İzzetbegoviç, İslâm'ın hem manevi hem de dünyevi hayatı dengeleyen özgün bir din olduğunu belirtir. Hristiyanlık ve Yahudilik ile karşılaştırıldığında, İslâm'ın insanın varoluşundaki düalizmi kabul eden bir perspektife sahip olduğunu söyler. Bu denge, insanın hem ahlâkî hem de toplumsal boyutta yükselişini mümkün kılar. Ona göre İslâm dünyasının rönesansı, teknolojik veya ekonomik başarıdan önce ahlâk ve özgürlük temelli bir kültür gelişimine bağlıdır.
Siyaset anlayışı da bu ilkelerle uyumludur. Aliya, siyaseti bir güç aracı olarak değil, adaleti hayata geçirme aracı olarak görür. Savaş yıllarında bile siyaseti ahlâkî sınırlar içinde tanımlar ve demokrasiye, ifade özgürlüğünü sağlayan bir sistem olarak önem atfeder. Ona göre demokrasi yalnızca bir yönetim biçimi değil, insanın özgür ve sorumlu varoluşunu garanti eden bir zemindir.

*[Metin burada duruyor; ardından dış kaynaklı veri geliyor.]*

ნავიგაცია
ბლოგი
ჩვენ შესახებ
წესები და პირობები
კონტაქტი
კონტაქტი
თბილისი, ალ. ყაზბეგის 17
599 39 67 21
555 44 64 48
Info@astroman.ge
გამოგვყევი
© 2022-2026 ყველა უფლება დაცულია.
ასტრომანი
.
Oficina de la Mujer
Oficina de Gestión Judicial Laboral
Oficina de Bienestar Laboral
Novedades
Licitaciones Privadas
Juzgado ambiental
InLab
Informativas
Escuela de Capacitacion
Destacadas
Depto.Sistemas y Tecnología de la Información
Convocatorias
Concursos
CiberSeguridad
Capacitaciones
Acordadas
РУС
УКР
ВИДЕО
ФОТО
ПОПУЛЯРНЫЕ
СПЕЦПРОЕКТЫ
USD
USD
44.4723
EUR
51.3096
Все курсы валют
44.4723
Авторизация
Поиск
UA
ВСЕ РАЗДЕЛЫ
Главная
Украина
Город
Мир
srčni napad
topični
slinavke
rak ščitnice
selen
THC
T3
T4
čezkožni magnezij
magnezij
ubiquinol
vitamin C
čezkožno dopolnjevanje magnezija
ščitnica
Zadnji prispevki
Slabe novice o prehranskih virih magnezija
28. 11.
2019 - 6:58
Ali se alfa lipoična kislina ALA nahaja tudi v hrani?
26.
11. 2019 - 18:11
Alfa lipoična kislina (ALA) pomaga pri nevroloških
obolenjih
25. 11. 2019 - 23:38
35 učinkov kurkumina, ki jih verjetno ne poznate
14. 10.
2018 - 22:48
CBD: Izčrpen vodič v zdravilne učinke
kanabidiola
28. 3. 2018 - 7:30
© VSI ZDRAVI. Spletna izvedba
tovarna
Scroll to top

Aliya İzzetbegoviç'i anmanın anlamı, onu bir idol haline getirmek değildir. Onu hatırlamak hem bir liderin cesaretini hem de bir düşünürün ufkunu anlamak demektir. Bosna'nın özgürlük mücadelesinde gösterdiği irade, dramın farkında olarak ürettiği pratik çözümler ve İslâm düşüncesine yaptığı katkılar, sadece tarihî bir miras değil; bugün için de bir düşünce rehberidir. Aliya, bize bir medeniyetin, zor zamanlarda bile yeniden doğabileceğini, düşüncenin ve ahlâkın insanı şekillendirdiğini hatırlatır.
Aliya'yı hatırlamak, törenlerden öte, onun düşüncesi ve eylemi etrafında konuşmak; özgürlük, sorumluluk ve ahlâk temelli bir insan ve toplum anlayışını bugüne taşımaktır. Anma ritüellerinin, övgülerin ve törenlerin, hatırlanan kişiyi anlamanın önünde bir engel hâline gelme riski her zaman vardır. İnsanları sadece bir kahramanlık öyküsü veya sembol olarak yüceltmek, hatırlama eylemini ritüel haline dönüştürür; kendi ideallerimizi ve söylemlerimizi meşrulaştırmak için bir araç hâline gelir.